Strip-club owners up in arms about the law’s effect on their industry may have little recourse because courts have found that many clubs misclassified dancers even under older rules in a number of states. But freelance strippers in California who earn money from streaming services that pipe their performances onto customers’ computers and mobile devices may now find that these online platforms refuse to work with them for fear of being held in violation of the law.

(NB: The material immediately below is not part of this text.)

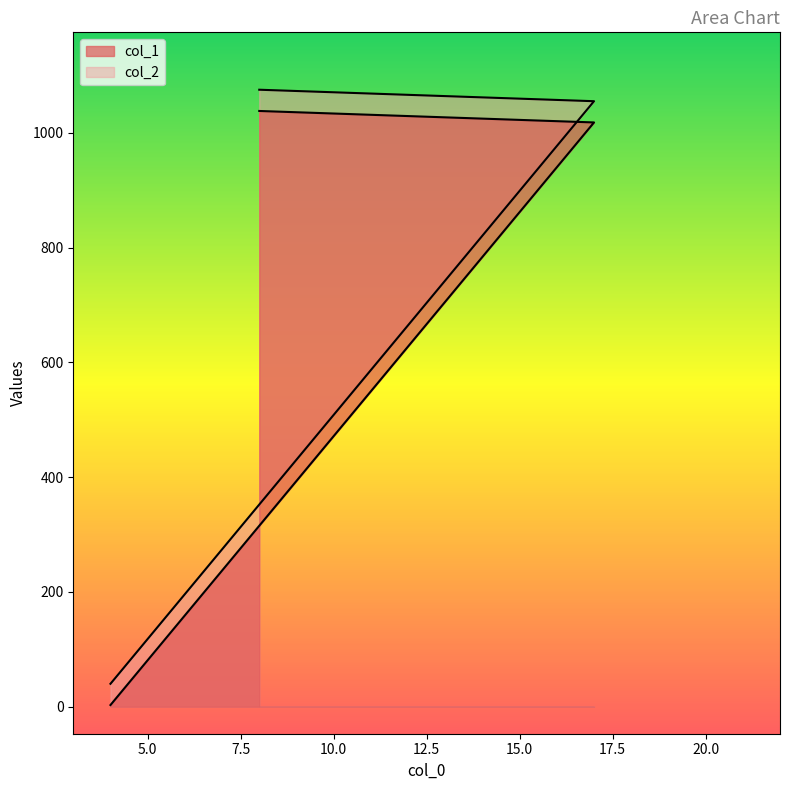

List the series in order of their overall mean, highest first.

col_2, col_1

Steve Smith, a spokesman for the California Labor Federation, which advised lawmakers on A.B. 5, conceded that the law was somewhat ambiguous in this area and that the State Legislature should clarify issues like this in the coming years.

“There are going to be unintended consequences with a law like this,” he said. “We want to do everything we can to make sure we’re addressing the right problems and not having any adverse effects on workers.”

Nellie Bowles reported from San Francisco and Noam Scheiber from Evanston, Ill. Marc Tracy contributed reporting from New York.